Rock music has evolved a lot over the 50 or so years it's existed in one form or another; added to this, Elvis was quite strictly controlled musically and so on after he found fame, first of all he was just some singer with quite a voice who had combined country and blues sounds... thank you, BBC2.
Rock has evolved a lot: There are many genres of metal, and even within one (Say New Wave of British Heavy Metal, NWOBHM, for example), there is a lot of variety, varying from White Spirit's synthesiser and organ-heavy sound to Venom's rough, crude style that made them effectively the first black metal band. Rock has variety, but McFly simply do not rock.
-> They are treated as if they are a pop group by the media, and are promoted as one.
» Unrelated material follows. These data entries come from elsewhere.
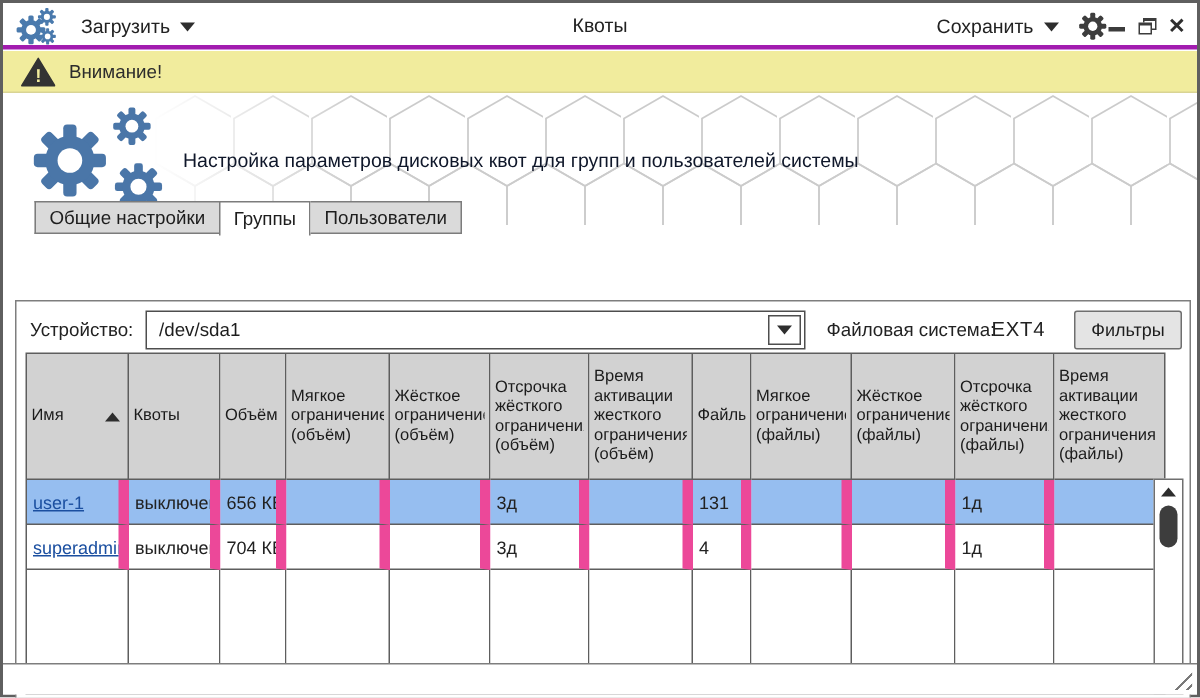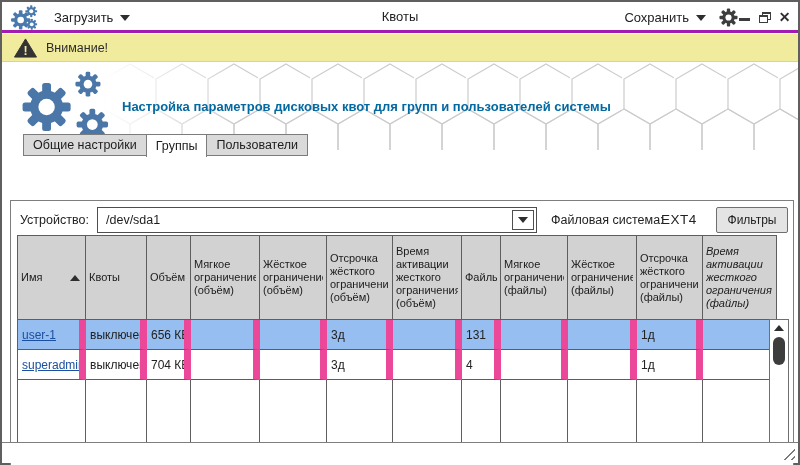--- a/index.html
+++ b/index.html
@@ -41,7 +41,7 @@
     background:linear-gradient(90deg,#fff 0%, rgba(255,255,255,0) 100%); }
   .banner-icon { position:absolute; left:18px; top:9px; }
   .banner-text { position:absolute; left:120px; top:0; height:88px; display:flex; align-items:center;
-    font-size:13px; color:#0369a1;font-weight:bold; }
+    font-size:13px; color:#0f172a; }
 
   
   .tabs { position:absolute; top:132px; left:21px; height:23px; display:flex; z-index:3; }

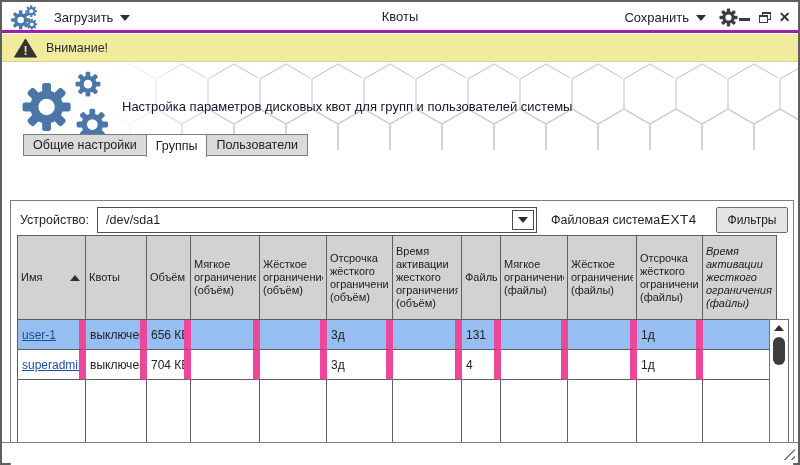--- a/index.html
+++ b/index.html
@@ -88,7 +88,7 @@
   .link { color:#1b4fa0; text-decoration:underline; }
   .fc { border-right:1px solid #5e5e5e; background:#fff; }
   .gc { border-right:1px solid #5e5e5e; background:#ececec; }
-  .last { border-right:none;font-style:italic; }
+  .last { border-right:none; }
 
   
   .vscroll { position:absolute; left:758px; top:118px; width:20px; height:144px;

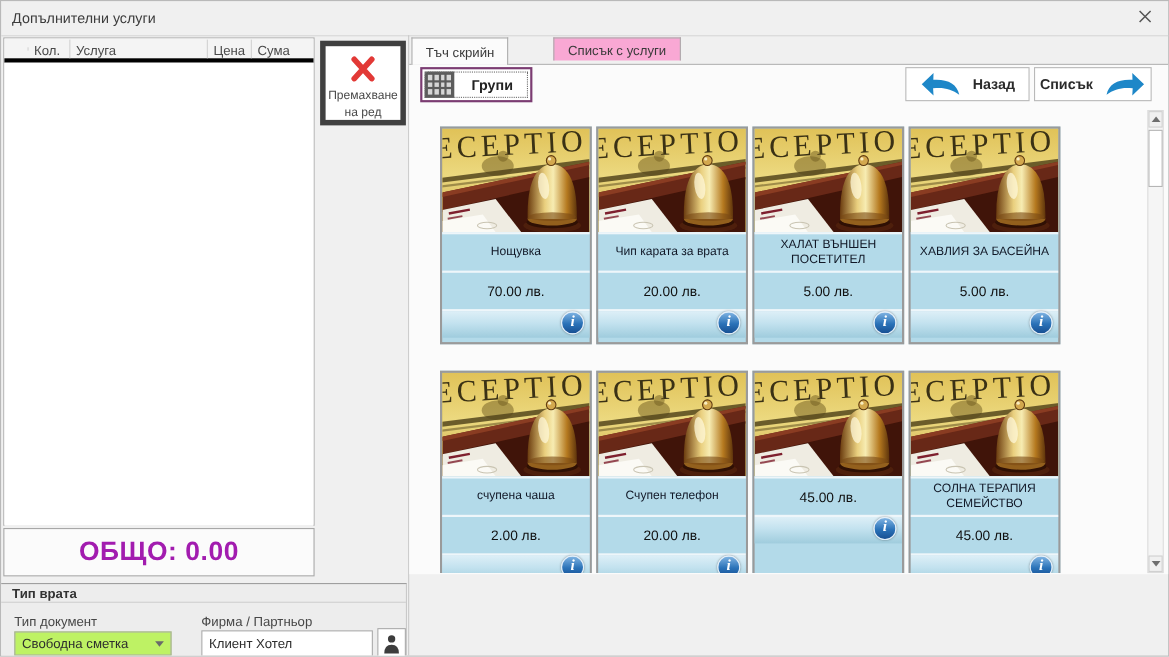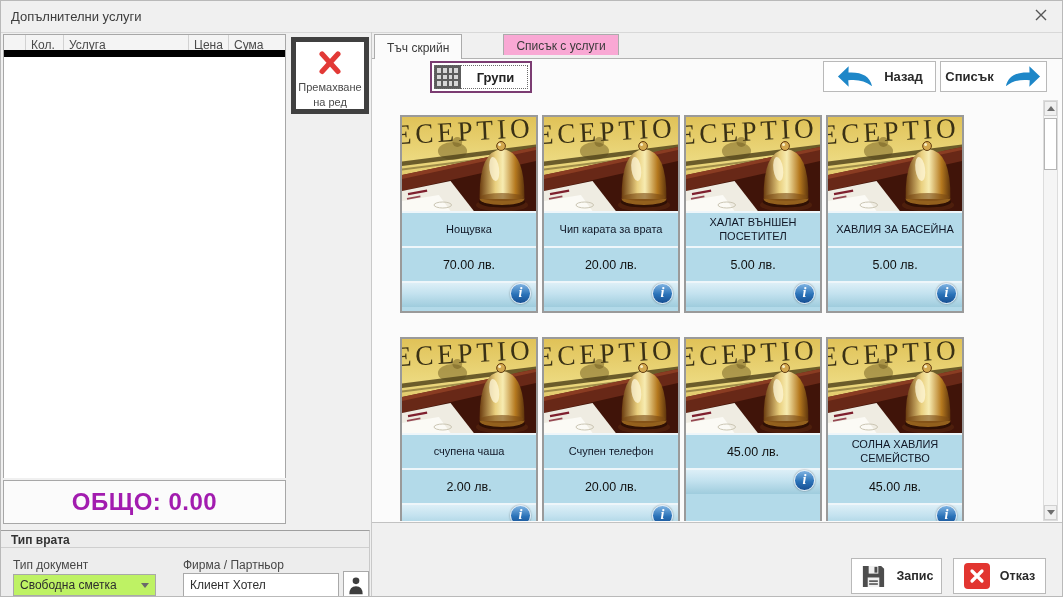--- a/index.html
+++ b/index.html
@@ -14,7 +14,7 @@
 
   
   .order-table { position:absolute; left:2px; top:33px; width:283px; height:444px; background:#fff; border:1px solid #a7a7a7; }
-  .ot-header { display:flex; height:22px; background:#f4f4f4; border-bottom:7px solid #000000; font-size:12px; color:#4a4a4a; }
+  .ot-header { display:flex; height:22px; background:#f4f4f4; border-bottom:4px solid #000000; font-size:12px; color:#4a4a4a;align-items:center; }
   .ot-header .c { padding:3px 4px 0 5px; border-right:1px solid #d2d2d2; overflow:hidden; white-space:nowrap; }
   .c0{width:22px;} .c1{width:38px;} .c2{width:125px;} .c3{width:40px;} .c4{width:54px; border-right:none!important;}
   .ot-body { height:421px; background:#fff; }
-> Pop production. When I've had the misfortune of actually hearing their recordings coming from the commercial radio I have to put up with at work, the instrumental side is weakly produced, and has nothing to it at all, compare that to how a real rock album is produced; the drums, for example, will sound a lot stronger.
-> Pop songwriting. When there was pop-metal towards the end of the 80s, at least it had the right attitude... this doesn't at all, neither does it have the lyrical cliches you'd expect from rockers attempting to exploit pop charts.
> I've yet to meet the 12 year old that appreciated The Clash.
Herr Dark Wolf wrote:
> Mind you, I'm not too keen on The Clash.
> I've yet to meet the 12 year old that appreciated The Clash.
To be fair, I think you are generalising the people at that age. I'm 14 and I got into the likes of Eric Clapton, Guns N Roses, The Beatles, Led Zeppelin and the like and I know plenty of other people who did too at 12 years old. I love some of the new music too, Ocean Colour Scene rock. Mind you, I'm not too keen on The Clash.
Zwan were pop rock. Look at the difference.
Cheese night, they might of come on once then though.